Pemberian titik dan tanda baca tidak mengubah Rasm 'Utsmaniy, tidak menambah ataupun mengurangi jumlah huruf. Kalimah Basmalah; terdiri atas huruf-huruf: (1)Ba, (2)Sin, (3)Mim, (4)Alif, (5)Lam, (6)Lam, (7)Ha, (8)Alif, (9)Lam, (10)Ra, (11)ha, (12)Mim, (13)Nun, (14)Alif, (15)Lam, (16)Ra, (17)ha, (18)Ya, (19)Mim, jumlahnya 19. Angka 19 ini tidak berubah baik sebelum maupun sesudah huruf Ba dan Nun dalam kalimah Basmalah diberi titik.
-- Atas perintah Nabi SAW, Al-Quran ditulis oleh penulis-penulis wahyu di atas pelepah kurma, kulit binatang, tulang dan batu. Semuanya ditulis teratur seperti yang Allah wahyukan dan belum terhimpun dalam satu mushhaf. Semuanya ditulis dalam huruf gundul belum ada titik dan belum diberi baris.
-- Atas anjuran 'Umar ibn Khattab RA, maka Khalifah Abu Bakar As-Shiddiq RA, memerintahkan kepada Zaid bin Tsabit untuk mengumpulkan ayat-ayat Al Qur'an dari para penulis wahyu, kemudian di simpan oleh Hafshah bt. 'Umar.

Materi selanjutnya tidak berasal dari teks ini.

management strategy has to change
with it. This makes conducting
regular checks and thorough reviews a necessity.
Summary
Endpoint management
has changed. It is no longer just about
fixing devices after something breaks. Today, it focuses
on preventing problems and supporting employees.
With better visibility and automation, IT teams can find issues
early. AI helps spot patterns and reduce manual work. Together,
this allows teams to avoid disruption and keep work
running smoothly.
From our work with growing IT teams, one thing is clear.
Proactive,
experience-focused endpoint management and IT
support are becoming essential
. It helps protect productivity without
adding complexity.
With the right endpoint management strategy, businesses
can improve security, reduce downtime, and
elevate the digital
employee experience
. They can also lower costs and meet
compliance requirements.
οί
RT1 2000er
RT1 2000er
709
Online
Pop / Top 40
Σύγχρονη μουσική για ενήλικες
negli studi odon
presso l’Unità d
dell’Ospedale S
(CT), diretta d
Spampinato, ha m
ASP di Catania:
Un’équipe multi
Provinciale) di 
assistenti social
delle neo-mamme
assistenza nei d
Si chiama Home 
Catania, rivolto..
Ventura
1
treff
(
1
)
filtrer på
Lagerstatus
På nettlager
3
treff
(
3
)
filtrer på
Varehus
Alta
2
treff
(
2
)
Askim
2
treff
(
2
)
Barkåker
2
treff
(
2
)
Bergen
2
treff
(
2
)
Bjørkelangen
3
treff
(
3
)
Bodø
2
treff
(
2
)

-- Di masa Khalifah 'Usman bin 'Affan, untuk pertama kali Al Qur'an ditulis dalam satu mushhaf. Penulisan ini disesuaikan dengan tulisan aslinya berupa huruf gundul yang terdapat pada Hafshah. 'Usman bin 'Affan RA memberikan tanggung jawab penulisan ini kepada Zaid Bin Tsabit, Abdullah Bin Zubair, Sa'id bin 'Ash dan Abdur-Rahman bin Al Haris bin Hisyam. Mushhaf tersebut ditulis masih tetap tanpa titik dan tanpa baris. Hasil penulisan tersebut satu disimpan oleh 'Usman bin 'Affan RA dan sisanya disebar ke berbagai penjuru wilayah Khilafah.
-- Abul Asad Ad-Dualy, yang ditugaskan Mu'awiyah bin Abi Sufyan, meletakkan titik pada tiap akhir kalimat dari ayat. Abdul Malik bin Marwan menugaskan Al Hajjaj bin Yusuf supaya huruf-huruf Ba, Ta, Tsa, dst dengan mudah dapat dibedakan. Al Hajjaj minta bantuan kepada Nashr bin 'Ashim dan Hay bin Ya'mar, maka pada Ba diberi satu titik di bawah, Ta dua titik di atas, Tsa tiga titik di atas dst. Peletakan baris atau tanda baca (i'rab) seperti: Dhammah, Fathah, Kasrah, Sukun dan tanda panjang, dilakukan oleh Khalil bin Ahmad Al Farahidy.
Alhasil dengan belum adanya titik Nun dan titik Ba pada zaman RasuluLlah SAW, tertebaslah paradigma yang di atasnya bertumpu pandangan sang "Imam" yang keluar dari Jalur Syari'at Islam, yaitu yang katanya: "Al-Quran yang dikodifikasikan/dibukukan dalam 30 Juz, 114 Surah, tidak dapat dijadikan sebagai pegangan hidup /penentu/penunjuk." Na'udzu biLlah min dzalik. WaLlahu a'lamu bisshawab.